After riding a relative high coming off the series with the Astros–despite the loss on Sunday–the Yankees had a shot (yet another) to right things in 2021, to get the season back on track. And then they reminded us that we’re still in the midst of a pandemic. Jonathan Loaisiga, Wandy Peralta, (Nasty) Nestor Cortes, Aaron Judge, Kyle Higashioka, and Gio Urshela find themselves in COVID protocol, with manager Aaron Boone anticipating they’ll all miss the full ten days. Given the importance of the next two series, this could well tank the season.
Of course, we must remember that the health and safety of the players is the most important thing. I’d rather the Yankees lose every game and those six guys be completely fine than the Yankees win and one or more of them suffer greatly from COVID. Putting that aside, since it should be obvious, the ramifications of these losses were felt immediately on Friday night.
The Yankees ran out a lineup that was positively 2013-esque, one that would’ve been more in place in Tampa in February than the Bronx in July. Not surprisingly, they were shut out and mustered just three hits against Eduardo Rodriguez and the Red Sox. That put them a full nine games back of the division-leading Red Sox and 5.5 back of the second wildcard leading A’s (with three teams in front of them in Cleveland, Toronto, and Seattle). Things aren’t over (talk to me, Yogi), but they’re feeling fairly bleak. Just a few days ago, we were talking about the Yankees as potential buyers at the trade deadline. Now…
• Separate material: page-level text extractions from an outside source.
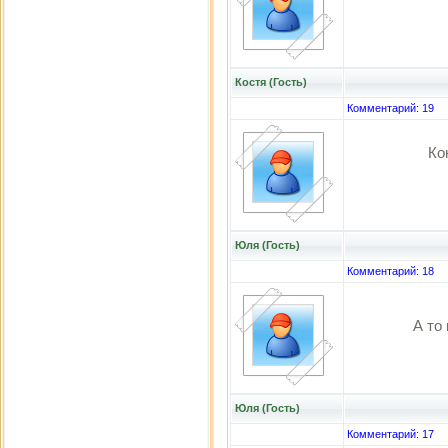
Костя (Гость)
Комментарий: 19
Ко
Юля (Гость)
Комментарий: 18
А то 
Юля (Гость)
Комментарий: 17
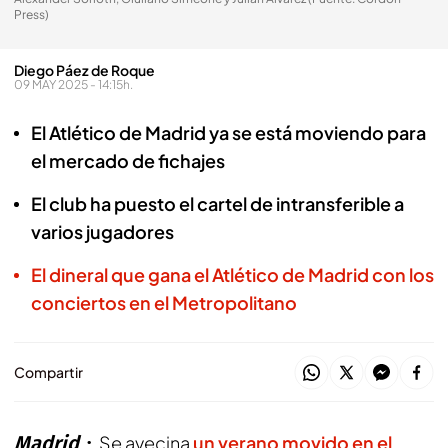
Press)
Diego Páez de Roque
09 MAY 2025 - 14:15h.
El Atlético de Madrid ya se está moviendo para
el mercado de fichajes
El club ha puesto el cartel de intransferible a
varios jugadores
El dineral que gana el Atlético de Madrid con los
conciertos en el Metropolitano
Compartir
Madrid
Se avecina
un verano movido en el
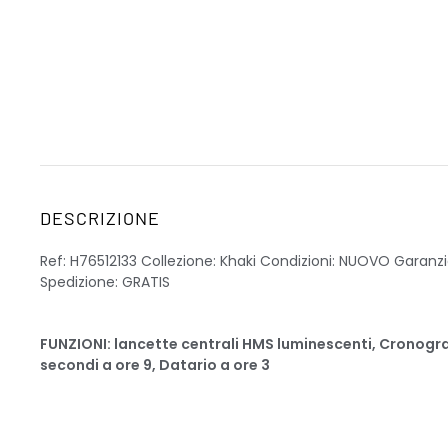
DESCRIZIONE
Ref: H76512133 Collezione: Khaki Condizioni: NUOVO Garanz
Spedizione: GRATIS
FUNZIONI: lancette centrali HMS luminescenti, Cronograf
secondi a ore 9, Datario a ore 3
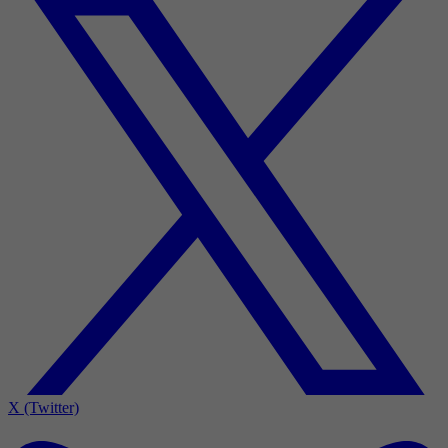
X (Twitter)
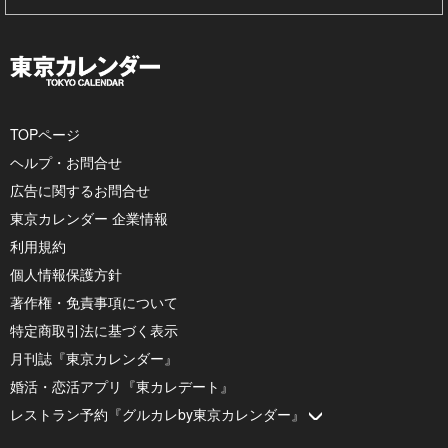
TOPページ
ヘルプ・お問合せ
広告に関するお問合せ
東京カレンダー 企業情報
利用規約
個人情報保護方針
著作権・免責事項について
特定商取引法に基づく表示
月刊誌『東京カレンダー』
婚活・恋活アプリ『東カレデート』
レストラン予約『グルカレby東京カレンダー』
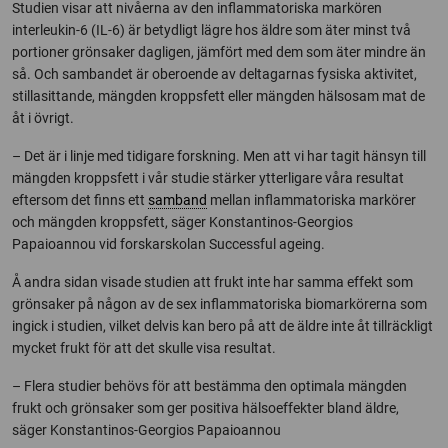
Studien visar att nivåerna av den inflammatoriska markören
interleukin-6 (IL-6) är betydligt lägre hos äldre som äter minst två
portioner grönsaker dagligen, jämfört med dem som äter mindre än
så. Och sambandet är oberoende av deltagarnas fysiska aktivitet,
stillasittande, mängden kroppsfett eller mängden hälsosam mat de
åt i övrigt.
– Det är i linje med tidigare forskning. Men att vi har tagit hänsyn till
mängden kroppsfett i vår studie stärker ytterligare våra resultat
eftersom det finns ett
samband
mellan inflammatoriska markörer
och mängden kroppsfett, säger
Konstantinos-Georgios
Papaioannou vid forskarskolan
Successful ageing
.
Å andra sidan visade studien att frukt inte har samma effekt som
grönsaker på någon av de sex inflammatoriska biomarkörerna som
ingick i studien, vilket delvis kan bero på att de äldre inte åt tillräckligt
mycket frukt för att det skulle visa resultat.
– Flera studier behövs för att bestämma den optimala mängden
frukt och grönsaker som ger positiva hälsoeffekter bland äldre,
säger Konstantinos-Georgios Papaioannou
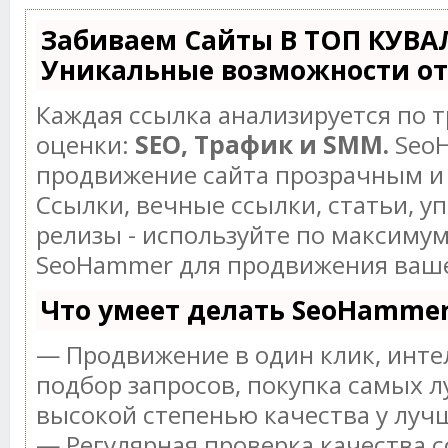
Забиваем Сайты В ТОП КУВА
Уникальные возможности о
Каждая ссылка анализируется по 
оценки:
SEO, Трафик и SMM.
SeoH
продвижение сайта прозрачным и
Ссылки, вечные ссылки, статьи, у
релизы - используйте по максиму
SeoHammer для продвижения ваше
Что умеет делать SeoHamme
— Продвижение в один клик, инт
подбор запросов, покупка самых л
высокой степенью качества у луч
— Регулярная проверка качества с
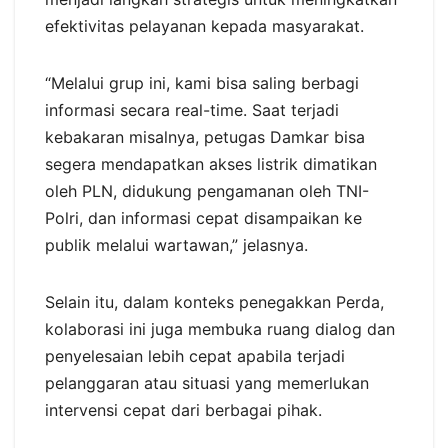
efektivitas pelayanan kepada masyarakat.
“Melalui grup ini, kami bisa saling berbagi
informasi secara real-time. Saat terjadi
kebakaran misalnya, petugas Damkar bisa
segera mendapatkan akses listrik dimatikan
oleh PLN, didukung pengamanan oleh TNI-
Polri, dan informasi cepat disampaikan ke
publik melalui wartawan,” jelasnya.
Selain itu, dalam konteks penegakkan Perda,
kolaborasi ini juga membuka ruang dialog dan
penyelesaian lebih cepat apabila terjadi
pelanggaran atau situasi yang memerlukan
intervensi cepat dari berbagai pihak.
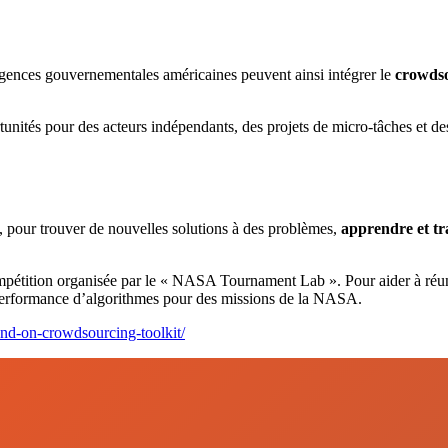
ences gouvernementales américaines peuvent ainsi intégrer le
crowds
tés pour des acteurs indépendants, des projets de micro-tâches et des 
, pour trouver de nouvelles solutions à des problèmes,
apprendre et tr
tition organisée par le « NASA Tournament Lab ». Pour aider à réunir
 performance d’algorithmes pour des missions de la NASA.
and-on-crowdsourcing-toolkit/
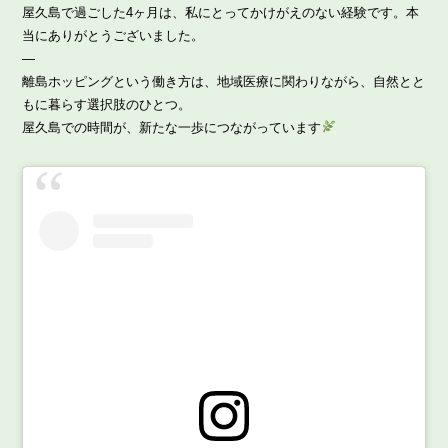
屋久島で過ごした4ヶ月は、私にとってかけがえのない経験です。本
当にありがとうございました。
—
離島ホッピングという働き方は、地域医療に関わりながら、自然とと
もに暮らす選択肢のひとつ。
屋久島での時間が、新たな一歩につながっています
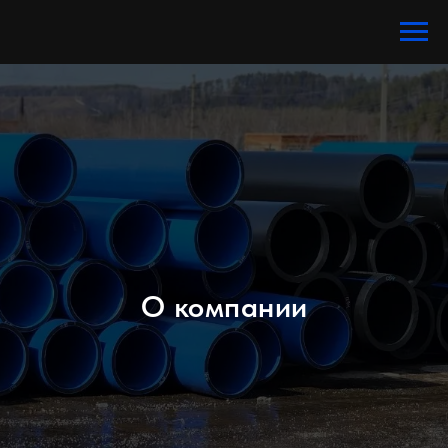
О компании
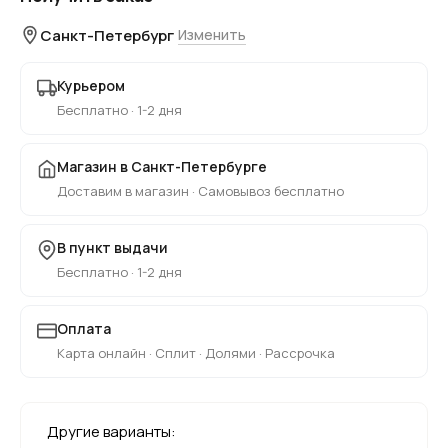
Санкт-Петербург
Изменить
Курьером
Бесплатно · 1-2 дня
Магазин в Санкт-Петербурге
Доставим в магазин · Самовывоз бесплатно
В пункт выдачи
Бесплатно · 1-2 дня
Оплата
Карта онлайн · Сплит · Долями · Рассрочка
Другие варианты:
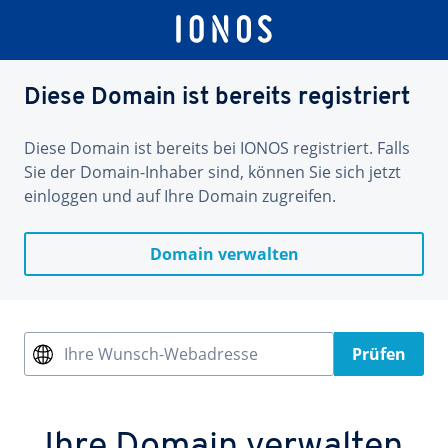
Diese Domain ist bereits registriert
Diese Domain ist bereits bei IONOS registriert. Falls
Sie der Domain-Inhaber sind, können Sie sich jetzt
einloggen und auf Ihre Domain zugreifen.
Domain verwalten
Ihre Wunsch-Webadresse
Prüfen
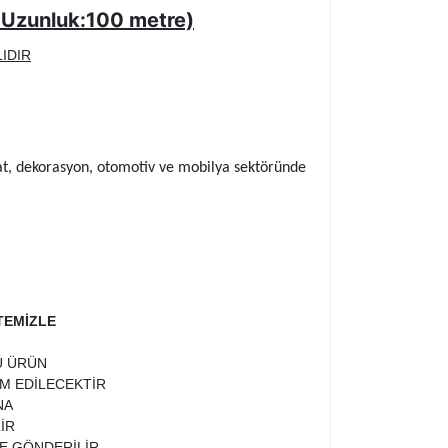
m, Uzunluk:100 metre)
IDIR
şaat, dekorasyon, otomotiv ve mobilya sektöründe
TEMİZLE
U ÜRÜN
İM EDİLECEKTİR
NA
İR
TE GÖNDERİLİR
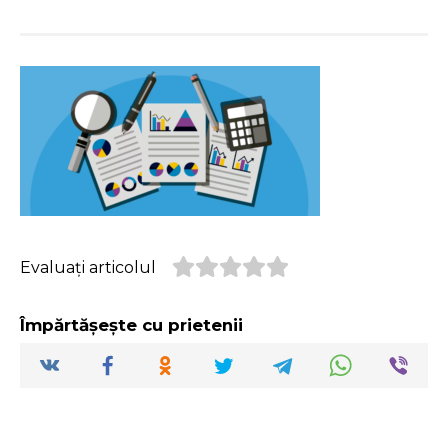
Evaluați articolul
Împărtășește cu prietenii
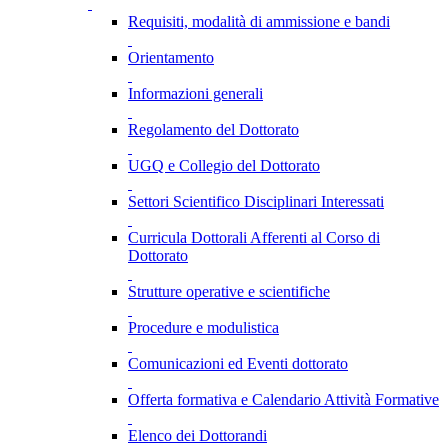
Requisiti, modalità di ammissione e bandi
Orientamento
Informazioni generali
Regolamento del Dottorato
UGQ e Collegio del Dottorato
Settori Scientifico Disciplinari Interessati
Curricula Dottorali Afferenti al Corso di
Dottorato
Strutture operative e scientifiche
Procedure e modulistica
Comunicazioni ed Eventi dottorato
Offerta formativa e Calendario Attività Formative
Elenco dei Dottorandi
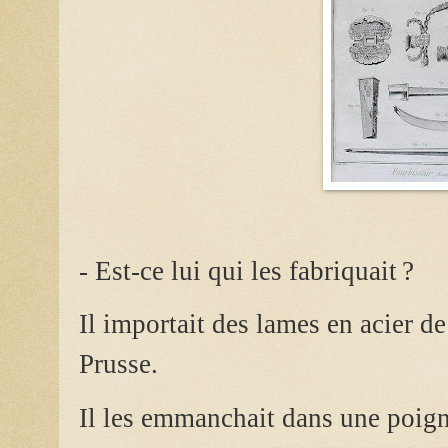
- Est-ce lui qui les fabriquait ?
Il importait des lames en acier 
Prusse.
Il les emmanchait dans une poig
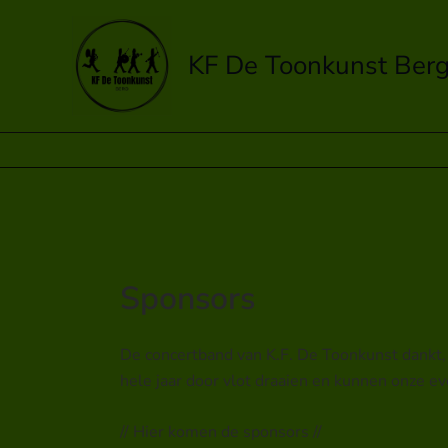
Spring
naar
KF De Toonkunst Ber
de
inhoud
Sponsors
De concertband van K.F. De Toonkunst dankt, n
hele jaar door vlot draaien en kunnen onze e
// Hier komen de sponsors //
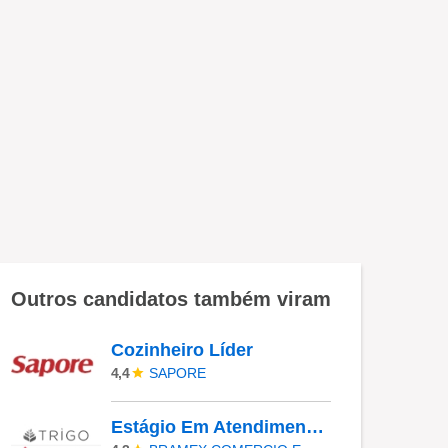
Outros candidatos também viram
Cozinheiro Líder
SAPORE
4,4
Estágio Em Atendimento Ao Cliente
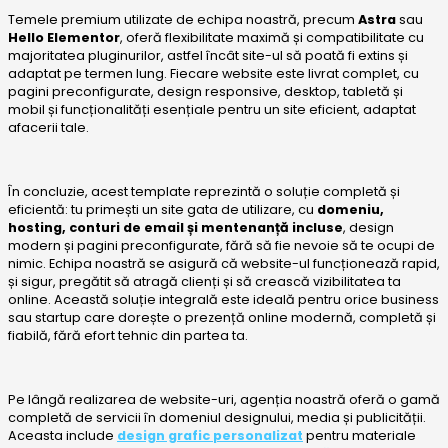
Temele premium utilizate de echipa noastră, precum
Astra
sau
Hello Elementor
, oferă flexibilitate maximă și compatibilitate cu
majoritatea pluginurilor, astfel încât site-ul să poată fi extins și
adaptat pe termen lung. Fiecare website este livrat complet, cu
pagini preconfigurate, design responsive, desktop, tabletă și
mobil și funcționalități esențiale pentru un site eficient, adaptat
afacerii tale.
În concluzie, acest template reprezintă o soluție completă și
eficientă: tu primești un site gata de utilizare, cu
domeniu,
hosting, conturi de email și mentenanță incluse
, design
modern și pagini preconfigurate, fără să fie nevoie să te ocupi de
nimic. Echipa noastră se asigură că website-ul funcționează rapid,
și sigur, pregătit să atragă clienți și să crească vizibilitatea ta
online. Această soluție integrală este ideală pentru orice business
sau startup care dorește o prezență online modernă, completă și
fiabilă, fără efort tehnic din partea ta.
Pe lângă realizarea de website-uri, agenția noastră oferă o gamă
completă de servicii în domeniul designului, media și publicității.
Aceasta include
design grafic personalizat
pentru materiale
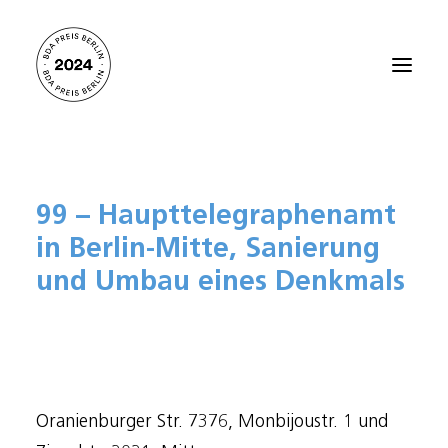
Startseite
99 – Haupttelegraphenamt
Alle Projekte 2024
in Berlin-Mitte, Sanierung
Preisträger:innen 2021
und Umbau eines Denkmals
Preisträger:innen 2018
Preisträger:innen 2015
Preisträger:innen 2012
Über den BDA PREIS BERLIN
Oranienburger Str. 7376, Monbijoustr. 1 und
Kontakt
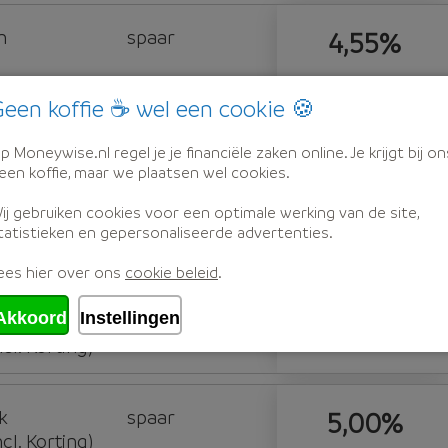
n
spaar
4,55%
een koffie ☕ wel een cookie 🍪
n
spaar
4,56%
p Moneywise.nl regel je je financiële zaken online. Je krijgt bij on
een koffie, maar we plaatsen wel cookies.
ij gebruiken cookies voor een optimale werking van de site,
n
spaar
4,57%
tatistieken en gepersonaliseerde advertenties.
ees hier over ons
cookie beleid
.
Akkoord
Instellingen
k
spaar
4,95%
l. Korting)
k
spaar
5,00%
l. Korting)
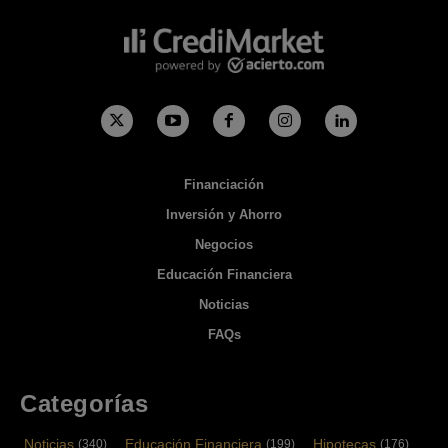
Financiación
Inversión y Ahorro
Negocios
Educación Financiera
Noticias
FAQs
Categorías
Noticias
Educación Financiera
Hipotecas
(340)
(199)
(176)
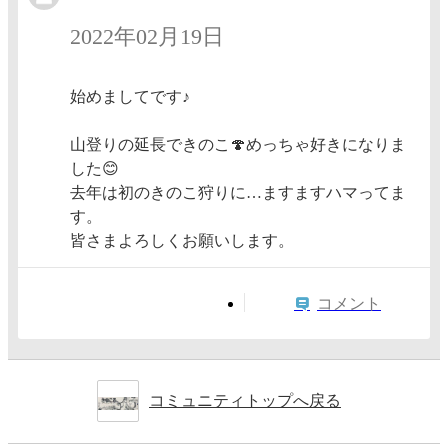
2022年02月19日
始めましてです♪
山登りの延長できのこ🍄めっちゃ好きになりま
した😊
去年は初のきのこ狩りに…ますますハマってま
す。
皆さまよろしくお願いします。
コメント
コミュニティトップへ戻る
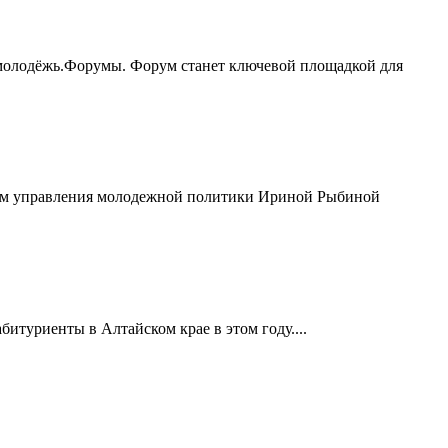
молодёжь.Форумы. Форум станет ключевой площадкой для
иком управления молодежной политики Ириной Рыбиной
итуриенты в Алтайском крае в этом году....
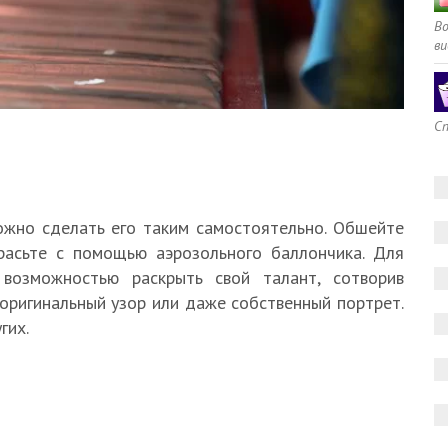
В
ви
Сп
ожно сделать его таким самостоятельно. Обшейте
расьте с помощью аэрозольного баллончика. Для
возможностью раскрыть свой талант, сотворив
оригинальный узор или даже собственный портрет.
гих.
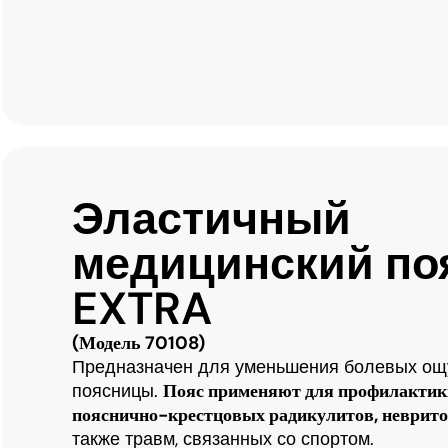
Эластичный
медицинский по
EXTRA
(Модель 70108)
Предназначен для уменьшения болевых ощ
поясницы.
Пояс применяют для профилактик
пояснично-крестцовых радикулитов, невритов
также травм, связанных со спортом.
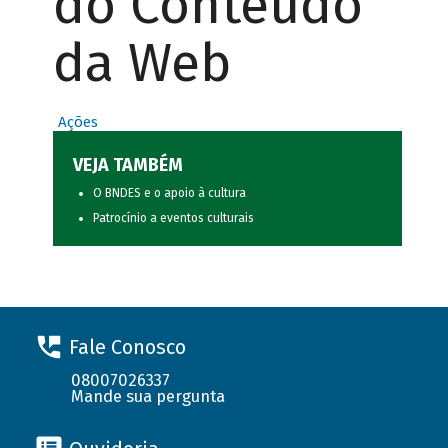
do Conteúdo
da Web
Ações
VEJA TAMBÉM
O BNDES e o apoio à cultura
Patrocínio a eventos culturais
Fale Conosco
08007026337
Mande sua pergunta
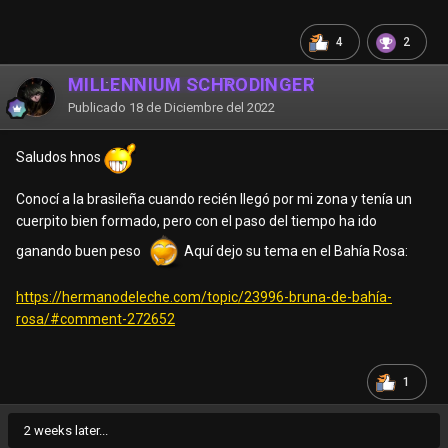
4
2
MILLENNIUM SCHRÖDINGER
Publicado
18 de Diciembre del 2022
Saludos hnos
Conocí a la brasileña cuando recién llegó por mi zona y tenía un
cuerpito bien formado, pero con el paso del tiempo ha ido
ganando buen peso
Aquí dejo su tema en el Bahía Rosa:
https://hermanodeleche.com/topic/23996-bruna-de-bahía-
rosa/#comment-272652
1
2 weeks later...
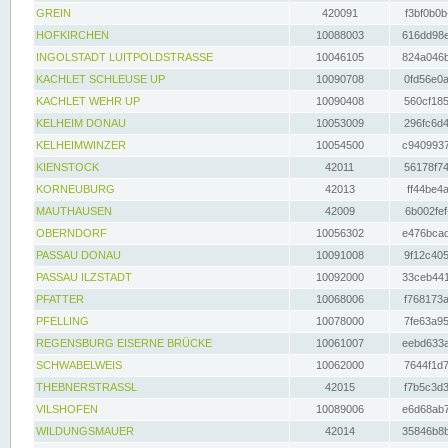
GREIN
420091
f3bf0b0b
HOFKIRCHEN
10088003
616dd98e
INGOLSTADT LUITPOLDSTRASSE
10046105
824a046b
KACHLET SCHLEUSE UP
10090708
0fd56e0a
KACHLET WEHR UP
10090408
560cf185
KELHEIM DONAU
10053009
296fc6d4
KELHEIMWINZER
10054500
c9409937
KIENSTOCK
42011
56178f74
KORNEUBURG
42013
ff44be4a
MAUTHAUSEN
42009
6b002fef
OBERNDORF
10056302
e476bcad
PASSAU DONAU
10091008
9f12c405
PASSAU ILZSTADT
10092000
33ceb441
PFATTER
10068006
f768173a
PFELLING
10078000
7fe63a95
REGENSBURG EISERNE BRÜCKE
10061007
eebd633a
SCHWABELWEIS
10062000
7644f1d7
THEBNERSTRASSL
42015
f7b5c3d3
VILSHOFEN
10089006
e6d68ab7
WILDUNGSMAUER
42014
35846b8b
As I’ve stated multiple times and multiple places–here, the Views’ Twitter account, my personal account–I don’t think the Yankees should sell at the trade deadline. There really isn’t anything to sell. This isn’t like 2016 when the Yankees had three expiring contracts attached to good players who could help out a stretch run. The most tradeable players on this roster with the best contracts–Aaron Hicks and Luis Severino–are injured. The guys who might be desirable–Aaron Judge and Gary Sanchez–are players you should build around, not trade away, especially if you’re the Yankees. And, of course, they’re not trading Gerrit Cole, Giancarlo Stanton, or DJ LeMahieu without taking considerable hits financially, reputationally, and on the field.
The entire organization is stuck in the middle. The team sports an incredibly talented roster…that also has easily exploitable flaws. The front office runs a tight ship and has been unarguably successful…yet there’s been no title in eleven-plus years and there seems to be rigidity in thought fomenting.
At this point, I’m almost at a loss for words. Almost. But one that certainly comes to mind is angry. I’m not necessarily angry at the play the Yankees have demonstrated on the field, however warranted. Sometimes, it’s just not your year and stuff happens. But I am angry that at least one player on the team has forgone getting vaccinated. Personal choice, blah, blah, blah. How a player on this team, from this city could watch how COVID ravaged the city and not get vaccinated is beyond me. Even on a baseball level, knowing that COVID could derail a season, like it’s doing right now, and not getting vaccinated seems selfish. This situation was completely avoidable, yet thanks to a selfish choice, here we are, potentially watching the last days of truly competitive Yankee baseball.
Maybe a funny thing will happen. Maybe baseball will be its unpredictable self and the Yankees will come out of this ten day stretch in better shape than they went into it. But, like many things related to this pandemic, it didn’t have to be this way. Yet it is.